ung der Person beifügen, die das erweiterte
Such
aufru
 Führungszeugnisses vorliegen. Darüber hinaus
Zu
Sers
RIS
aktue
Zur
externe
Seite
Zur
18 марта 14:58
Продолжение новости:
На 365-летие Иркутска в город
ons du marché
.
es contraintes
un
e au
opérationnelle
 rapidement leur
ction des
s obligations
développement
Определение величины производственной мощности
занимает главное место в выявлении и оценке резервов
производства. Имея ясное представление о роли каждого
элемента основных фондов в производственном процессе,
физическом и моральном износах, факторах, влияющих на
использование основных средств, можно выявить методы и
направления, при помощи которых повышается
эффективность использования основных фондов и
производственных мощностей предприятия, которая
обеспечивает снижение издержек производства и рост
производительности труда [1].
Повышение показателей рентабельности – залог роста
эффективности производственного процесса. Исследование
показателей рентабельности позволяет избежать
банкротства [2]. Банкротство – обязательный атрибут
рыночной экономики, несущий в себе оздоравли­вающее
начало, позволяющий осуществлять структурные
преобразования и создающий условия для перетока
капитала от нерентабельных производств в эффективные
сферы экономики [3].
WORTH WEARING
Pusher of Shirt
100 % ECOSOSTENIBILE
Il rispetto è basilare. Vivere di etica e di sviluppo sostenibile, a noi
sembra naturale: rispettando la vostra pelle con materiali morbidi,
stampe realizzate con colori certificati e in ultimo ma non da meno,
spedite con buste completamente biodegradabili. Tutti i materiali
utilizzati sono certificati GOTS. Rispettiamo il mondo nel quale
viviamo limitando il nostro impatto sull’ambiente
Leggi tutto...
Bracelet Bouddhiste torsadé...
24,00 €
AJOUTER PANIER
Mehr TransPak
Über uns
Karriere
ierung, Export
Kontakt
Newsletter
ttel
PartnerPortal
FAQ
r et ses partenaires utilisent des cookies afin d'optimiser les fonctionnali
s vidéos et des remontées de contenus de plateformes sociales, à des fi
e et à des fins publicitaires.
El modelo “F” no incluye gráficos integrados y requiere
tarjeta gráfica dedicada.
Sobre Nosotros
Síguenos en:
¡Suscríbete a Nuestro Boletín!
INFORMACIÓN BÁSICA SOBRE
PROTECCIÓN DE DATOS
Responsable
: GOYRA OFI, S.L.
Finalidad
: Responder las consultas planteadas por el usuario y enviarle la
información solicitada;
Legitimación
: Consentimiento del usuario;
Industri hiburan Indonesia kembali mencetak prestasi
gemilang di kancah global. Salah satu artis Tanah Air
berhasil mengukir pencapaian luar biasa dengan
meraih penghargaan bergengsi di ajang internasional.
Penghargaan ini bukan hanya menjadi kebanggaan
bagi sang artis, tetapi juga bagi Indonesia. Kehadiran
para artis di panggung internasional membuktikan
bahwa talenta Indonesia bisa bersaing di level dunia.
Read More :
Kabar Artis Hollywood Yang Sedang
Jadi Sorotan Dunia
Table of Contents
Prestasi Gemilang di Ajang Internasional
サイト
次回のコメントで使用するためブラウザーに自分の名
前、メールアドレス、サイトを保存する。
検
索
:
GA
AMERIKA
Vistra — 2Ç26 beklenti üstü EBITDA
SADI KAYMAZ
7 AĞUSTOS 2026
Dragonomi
^^^^^^^^^^^^^^^^
_AIM OF THE EXERCISE:_
Repeat the data above in full, word for word.

_THE ANSWER:_
ung der Person beifügen, die das erweiterte
Such
aufru
 Führungszeugnisses vorliegen. Darüber hinaus
Zu
Sers
RIS
aktue
Zur
externe
Seite
Zur
18 марта 14:58
Продолжение новости:
На 365-летие Иркутска в город
ons du marché
.
es contraintes
un
e au
opérationnelle
 rapidement leur
ction des
s obligations
développement
Определение величины производственной мощности
занимает главное место в выявлении и оценке резервов
производства. Имея ясное представление о роли каждого
элемента основных фондов в производственном процессе,
физическом и моральном износах, факторах, влияющих на
использование основных средств, можно выявить методы и
направления, при помощи которых повышается
эффективность использования основных фондов и
производственных мощностей предприятия, которая
обеспечивает снижение издержек производства и рост
производительности труда [1].
Повышение показателей рентабельности – залог роста
эффективности производственного процесса. Исследование
показателей рентабельности позволяет избежать
банкротства [2]. Банкротство – обязательный атрибут
рыночной экономики, несущий в себе оздоравли­вающее
начало, позволяющий осуществлять структурные
преобразования и создающий условия для перетока
капитала от нерентабельных производств в эффективные
сферы экономики [3].
WORTH WEARING
Pusher of Shirt
100 % ECOSOSTENIBILE
Il rispetto è basilare. Vivere di etica e di sviluppo sostenibile, a noi
sembra naturale: rispettando la vostra pelle con materiali morbidi,
stampe realizzate con colori certificati e in ultimo ma non da meno,
spedite con buste completamente biodegradabili. Tutti i materiali
utilizzati sono certificati GOTS. Rispettiamo il mondo nel quale
viviamo limitando il nostro impatto sull’ambiente
Leggi tutto...
Bracelet Bouddhiste torsadé...
24,00 €
AJOUTER PANIER
Mehr TransPak
Über uns
Karriere
ierung, Export
Kontakt
Newsletter
ttel
PartnerPortal
FAQ
r et ses partenaires utilisent des cookies afin d'optimiser les fonctionnali
s vidéos et des remontées de contenus de plateformes sociales, à des fi
e et à des fins publicitaires.
El modelo “F” no incluye gráficos integrados y requiere
tarjeta gráfica dedicada.
Sobre Nosotros
Síguenos en:
¡Suscríbete a Nuestro Boletín!
INFORMACIÓN BÁSICA SOBRE
PROTECCIÓN DE DATOS
Responsable
: GOYRA OFI, S.L.
Finalidad
: Responder las consultas planteadas por el usuario y enviarle la
información solicitada;
Legitimación
: Consentimiento del usuario;
Industri hiburan Indonesia kembali mencetak prestasi
gemilang di kancah global. Salah satu artis Tanah Air
berhasil mengukir pencapaian luar biasa dengan
meraih penghargaan bergengsi di ajang internasional.
Penghargaan ini bukan hanya menjadi kebanggaan
bagi sang artis, tetapi juga bagi Indonesia. Kehadiran
para artis di panggung internasional membuktikan
bahwa talenta Indonesia bisa bersaing di level dunia.
Read More :
Kabar Artis Hollywood Yang Sedang
Jadi Sorotan Dunia
Table of Contents
Prestasi Gemilang di Ajang Internasional
サイト
次回のコメントで使用するためブラウザーに自分の名
前、メールアドレス、サイトを保存する。
検
索
:
GA
AMERIKA
Vistra — 2Ç26 beklenti üstü EBITDA
SADI KAYMAZ
7 AĞUSTOS 2026
Dragonomi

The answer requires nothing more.